When it comes to improved governance, unfortunately the RLLC Act appears to have fallen short. Governance in this context is essentially about operator conduct. It is about how operators conduct business in relation to the residents of the community. The government sought to improve operator conduct through the introduction of a negative licensing system and mandatory education for all new operators.
To enable this new regime the RLLC Act contains a number of provisions including rules of conduct for operators. The rules require operators to: have knowledge and understanding of relevant legislation; act honestly, fairly and professionally with all parties in a negotiation or transaction carried out as operator; not engage in high pressure tactics, harassment or harsh or unconscionable conduct; ensure employees comply with the legislation; not misrepresent the nature or effect of a provision of the legislation.
Although they read well, the rules of conduct have proven ineffective. Many home owners have complained about breaches of the rules of conduct to the regulator (NSW Fair Trading), however feedback provided to the Tenants’ Union is that this has not resulted in improved operator conduct.
Mandatory education for all new operators was also cited by the government as key to improving governance. Again, this objective has fallen short because there is no effective system of providing education or monitoring which operators have participated.
Another tool designed to improve governance is the requirement on the Commissioner for Fair Trading to publish on the internet particulars of enforcement or disciplinary action against an operator. Unfortunately the Commissioner does not currently publish this information.
Poor operator conduct is still a significant issue for many home owners across the State because the measures in the RLLC Act geared towards improving governance have been ineffective. In order to improve governance we need processes to address poor conduct including a proactive approach to compliance and enforcement.
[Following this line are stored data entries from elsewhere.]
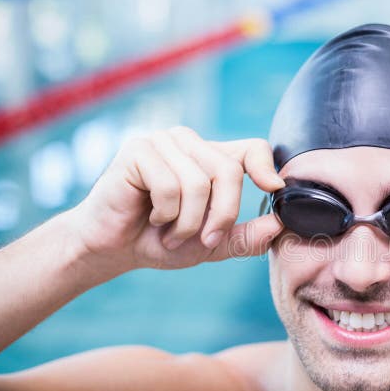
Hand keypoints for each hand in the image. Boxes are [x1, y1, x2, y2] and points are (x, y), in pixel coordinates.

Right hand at [69, 126, 284, 273]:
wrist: (111, 249)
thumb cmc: (160, 241)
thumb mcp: (212, 244)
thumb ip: (245, 237)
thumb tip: (278, 227)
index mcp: (211, 157)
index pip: (253, 148)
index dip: (266, 167)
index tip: (274, 190)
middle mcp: (189, 143)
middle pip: (229, 171)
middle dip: (223, 215)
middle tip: (204, 240)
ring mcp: (162, 142)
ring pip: (200, 182)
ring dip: (188, 222)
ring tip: (170, 232)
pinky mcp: (137, 150)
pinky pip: (170, 185)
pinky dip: (165, 214)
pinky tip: (150, 218)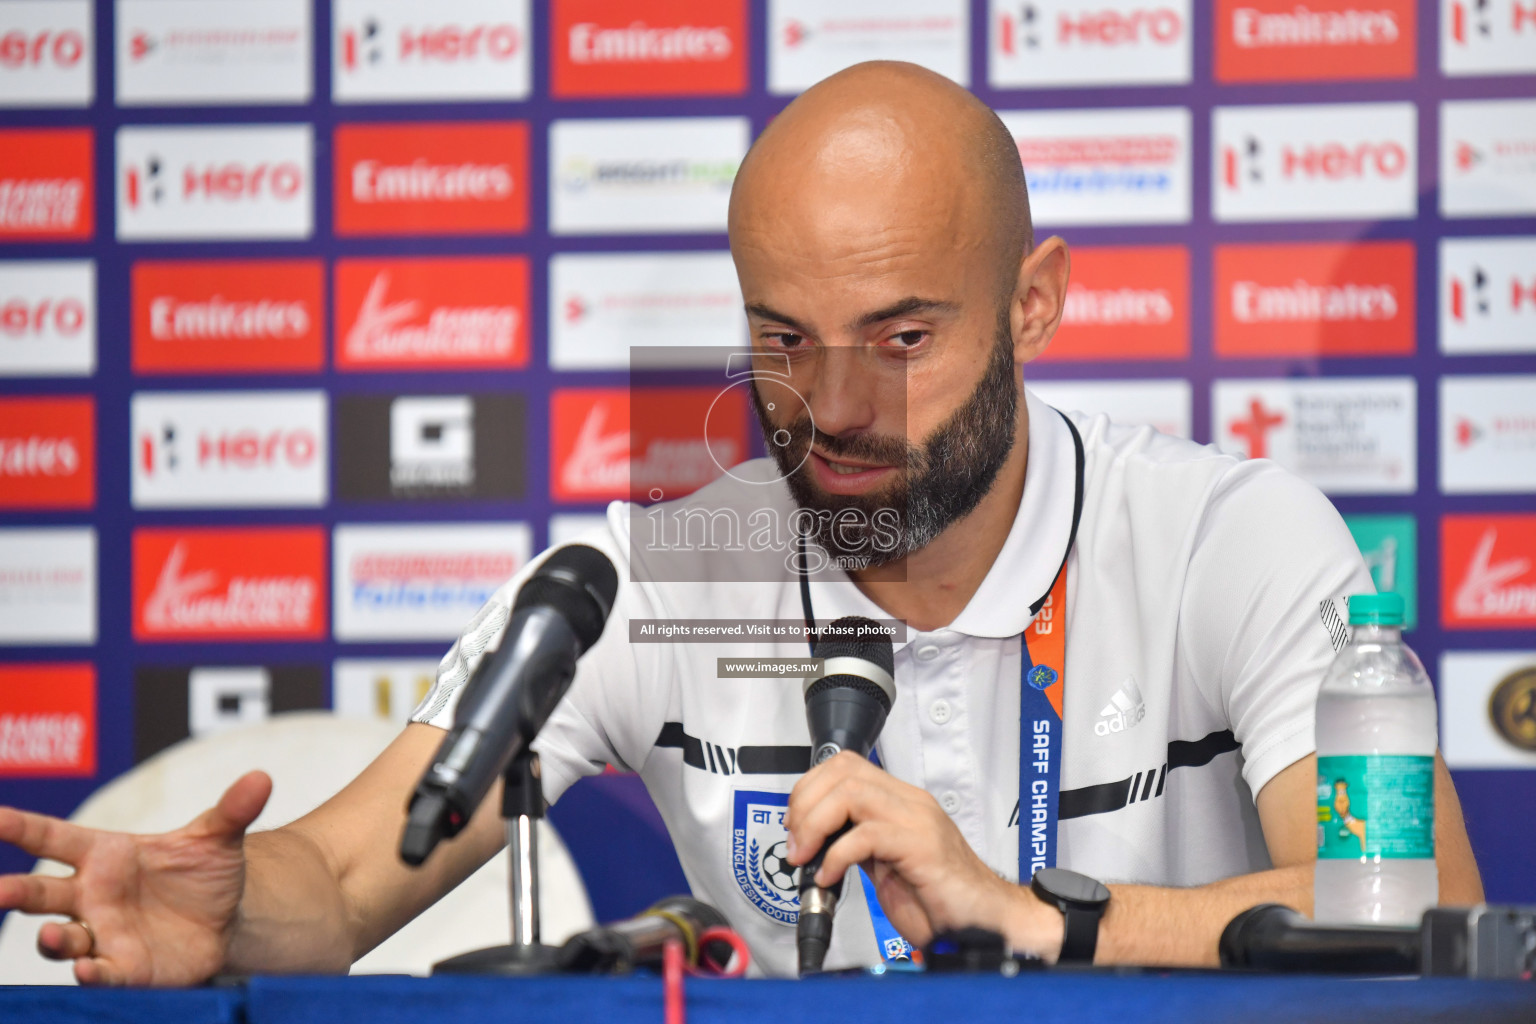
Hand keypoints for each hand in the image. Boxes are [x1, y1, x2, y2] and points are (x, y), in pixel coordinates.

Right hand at [0, 770, 271, 985]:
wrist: (226, 916)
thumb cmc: (204, 871)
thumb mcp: (220, 837)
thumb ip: (233, 809)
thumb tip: (262, 778)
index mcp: (104, 854)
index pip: (52, 838)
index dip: (20, 827)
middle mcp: (92, 895)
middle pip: (42, 894)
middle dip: (15, 893)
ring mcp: (104, 933)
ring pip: (63, 938)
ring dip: (53, 939)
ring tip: (51, 935)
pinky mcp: (125, 967)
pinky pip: (101, 972)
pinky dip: (92, 972)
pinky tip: (88, 969)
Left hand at [784, 752, 1063, 955]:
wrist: (984, 922)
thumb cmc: (939, 900)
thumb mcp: (885, 865)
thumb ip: (856, 844)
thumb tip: (814, 841)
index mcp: (901, 802)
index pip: (846, 766)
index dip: (810, 788)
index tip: (795, 825)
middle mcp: (910, 803)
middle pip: (844, 772)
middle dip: (806, 804)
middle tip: (796, 842)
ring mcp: (918, 821)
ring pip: (852, 794)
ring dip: (815, 824)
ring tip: (806, 857)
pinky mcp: (921, 847)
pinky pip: (867, 834)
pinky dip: (837, 855)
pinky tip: (830, 877)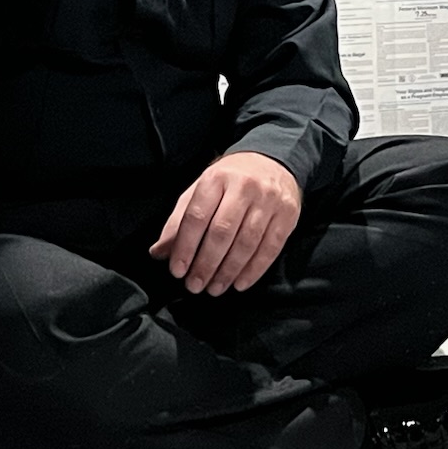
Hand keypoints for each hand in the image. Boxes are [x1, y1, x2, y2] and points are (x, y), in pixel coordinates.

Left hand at [148, 152, 301, 295]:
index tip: (177, 271)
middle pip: (222, 232)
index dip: (185, 247)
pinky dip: (254, 270)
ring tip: (215, 288)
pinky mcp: (288, 214)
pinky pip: (270, 248)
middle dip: (206, 264)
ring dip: (228, 271)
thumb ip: (180, 220)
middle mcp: (244, 187)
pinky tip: (239, 283)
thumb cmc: (230, 181)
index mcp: (216, 178)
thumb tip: (159, 252)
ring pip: (246, 243)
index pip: (197, 216)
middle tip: (195, 286)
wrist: (273, 160)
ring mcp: (269, 200)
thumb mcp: (201, 190)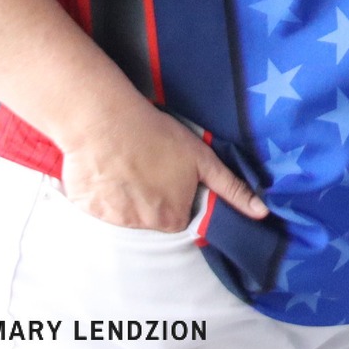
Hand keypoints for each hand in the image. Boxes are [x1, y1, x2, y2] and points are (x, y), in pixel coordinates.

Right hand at [58, 98, 268, 231]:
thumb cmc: (158, 135)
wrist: (106, 121)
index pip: (177, 216)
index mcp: (171, 219)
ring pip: (123, 212)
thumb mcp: (202, 160)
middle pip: (150, 218)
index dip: (174, 194)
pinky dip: (99, 191)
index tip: (166, 173)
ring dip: (124, 195)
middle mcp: (142, 226)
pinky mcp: (86, 208)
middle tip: (145, 166)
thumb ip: (232, 190)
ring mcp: (112, 219)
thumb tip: (262, 213)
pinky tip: (104, 167)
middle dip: (149, 198)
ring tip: (124, 164)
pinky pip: (96, 205)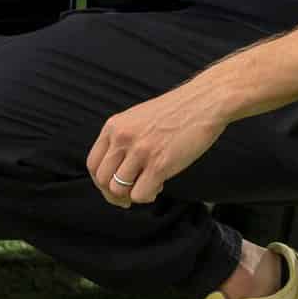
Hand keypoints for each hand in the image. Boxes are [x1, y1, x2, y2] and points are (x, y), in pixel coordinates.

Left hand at [86, 87, 229, 207]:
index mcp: (114, 126)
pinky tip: (160, 184)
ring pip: (119, 190)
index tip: (114, 188)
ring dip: (132, 195)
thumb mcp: (136, 119)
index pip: (93, 164)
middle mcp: (122, 138)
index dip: (101, 182)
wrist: (204, 102)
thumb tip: (115, 171)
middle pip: (102, 180)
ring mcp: (140, 151)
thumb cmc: (175, 113)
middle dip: (114, 195)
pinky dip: (148, 196)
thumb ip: (123, 139)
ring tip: (149, 186)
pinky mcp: (159, 164)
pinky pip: (141, 195)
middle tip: (129, 196)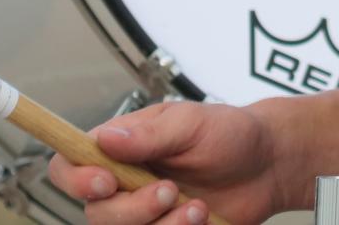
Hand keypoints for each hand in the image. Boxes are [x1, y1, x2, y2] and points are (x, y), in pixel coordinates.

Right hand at [48, 100, 285, 224]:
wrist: (268, 167)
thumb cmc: (230, 134)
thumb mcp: (192, 123)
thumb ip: (151, 135)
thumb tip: (106, 138)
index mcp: (120, 149)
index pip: (69, 166)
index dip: (76, 180)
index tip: (106, 183)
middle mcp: (124, 185)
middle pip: (95, 213)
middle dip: (133, 209)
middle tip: (170, 190)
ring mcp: (143, 215)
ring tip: (196, 207)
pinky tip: (201, 219)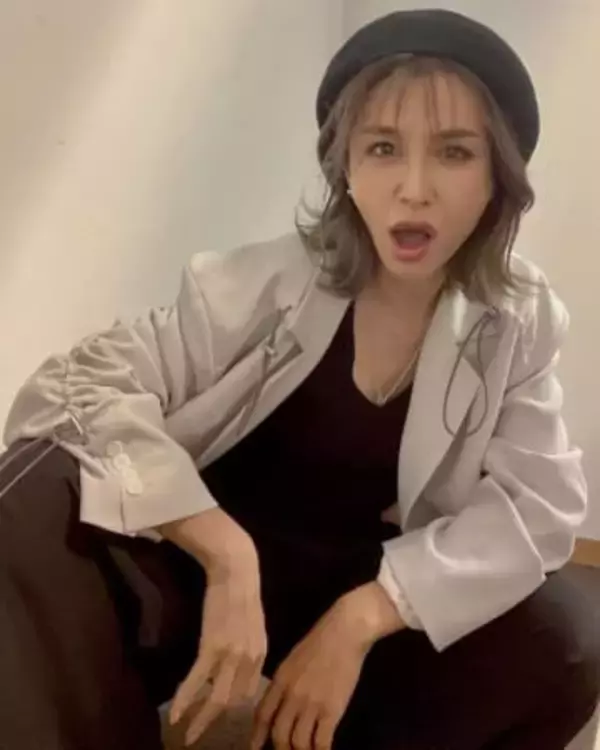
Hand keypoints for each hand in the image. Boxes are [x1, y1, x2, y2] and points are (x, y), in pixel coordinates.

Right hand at [164, 512, 266, 746]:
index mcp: (261, 653)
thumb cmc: (241, 590)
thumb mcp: (252, 623)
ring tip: (186, 734)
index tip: (220, 719)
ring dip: (199, 719)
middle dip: (215, 722)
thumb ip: (248, 646)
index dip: (234, 708)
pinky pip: (197, 681)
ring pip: (217, 698)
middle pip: (234, 701)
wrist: (236, 568)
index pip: (249, 691)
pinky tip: (174, 714)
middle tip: (199, 737)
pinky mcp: (212, 646)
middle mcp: (250, 659)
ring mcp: (232, 654)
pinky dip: (185, 700)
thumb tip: (236, 665)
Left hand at [251, 583, 403, 749]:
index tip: (254, 748)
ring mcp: (311, 704)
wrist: (344, 632)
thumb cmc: (320, 641)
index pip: (262, 714)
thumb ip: (285, 682)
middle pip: (279, 733)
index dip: (257, 735)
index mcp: (280, 680)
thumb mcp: (293, 659)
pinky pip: (321, 742)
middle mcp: (291, 694)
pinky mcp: (332, 710)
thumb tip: (279, 703)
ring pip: (298, 742)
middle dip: (281, 749)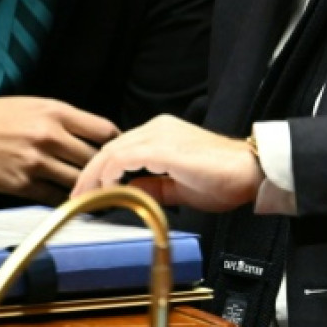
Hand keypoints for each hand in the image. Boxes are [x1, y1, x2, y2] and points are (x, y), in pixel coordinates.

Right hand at [0, 97, 120, 204]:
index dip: (115, 145)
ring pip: (78, 182)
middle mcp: (49, 135)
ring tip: (97, 198)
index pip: (104, 130)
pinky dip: (64, 203)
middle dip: (105, 171)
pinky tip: (68, 204)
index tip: (115, 155)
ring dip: (88, 191)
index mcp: (54, 111)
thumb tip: (88, 136)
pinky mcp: (20, 184)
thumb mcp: (29, 106)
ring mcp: (35, 161)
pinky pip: (54, 198)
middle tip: (113, 182)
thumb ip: (59, 120)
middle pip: (95, 159)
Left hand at [72, 115, 263, 211]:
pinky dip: (110, 172)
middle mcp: (157, 128)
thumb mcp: (179, 187)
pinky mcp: (164, 146)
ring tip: (83, 197)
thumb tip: (128, 192)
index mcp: (161, 134)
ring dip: (94, 175)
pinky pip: (125, 157)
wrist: (251, 171)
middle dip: (89, 174)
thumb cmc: (224, 179)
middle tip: (75, 198)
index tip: (87, 193)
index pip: (119, 150)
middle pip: (110, 148)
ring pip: (113, 151)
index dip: (99, 171)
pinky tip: (103, 188)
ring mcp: (160, 134)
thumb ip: (153, 186)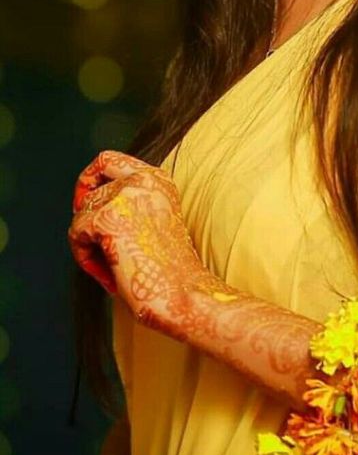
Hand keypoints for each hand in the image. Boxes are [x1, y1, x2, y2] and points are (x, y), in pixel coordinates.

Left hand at [68, 150, 210, 332]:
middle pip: (90, 192)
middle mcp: (143, 180)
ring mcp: (124, 196)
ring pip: (81, 215)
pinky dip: (86, 259)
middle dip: (90, 224)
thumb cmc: (169, 270)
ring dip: (89, 246)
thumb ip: (127, 204)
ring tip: (113, 268)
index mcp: (157, 180)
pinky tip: (110, 274)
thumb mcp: (152, 221)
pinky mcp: (107, 218)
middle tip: (103, 250)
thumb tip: (85, 202)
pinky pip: (76, 235)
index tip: (85, 203)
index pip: (107, 160)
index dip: (89, 180)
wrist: (184, 294)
This requires a genuine commitment from government to address this issue and have a properly resourced regulator.
Protection of residents
The RLLC Act did bring some improvements to the rights of home owners and enhanced protection in certain areas. The removal of the old principal place of residence test has provided greater security of tenure, and beneficiaries and executors of deceased estates are now clearly covered by the Act.
The RLLC Act improved rights and protections regarding home sales and increased a home owners ability to determine who lives with them. Other improvements are around access arrangements, tree maintenance and greater access to the Tribunal to have a dispute resolved.
Conversely, some prior legislative protections appear to have been diminished rather than enhanced. Examples include: the relaxation of subject matter for community rules; the apparent transfer of site maintenance costs to home owners; the removal of assignment rights; reduced ability to challenge site fee increases; and, increased difficulty to achieve a site fee reduction when services or facilities are withdrawn or reduced.
The RLLC Act has a difficult job to do. It must balance the rights of parties with different interests, and that is not easy. It is unlikely the balance will ever be perfect but, at present the Act seems weighted too heavily in favour of operators and, having facilitated growth and viability, it now needs to tilt back towards better protecting residents.
It is important for land lease community residents to engage with the review process and let the government know what is and what is not working. There are a number of ways to do this including writing a submission and talking with your local Member of Parliament.
The Tenants’ Union will be participating in the review and we have already started consulting with residents.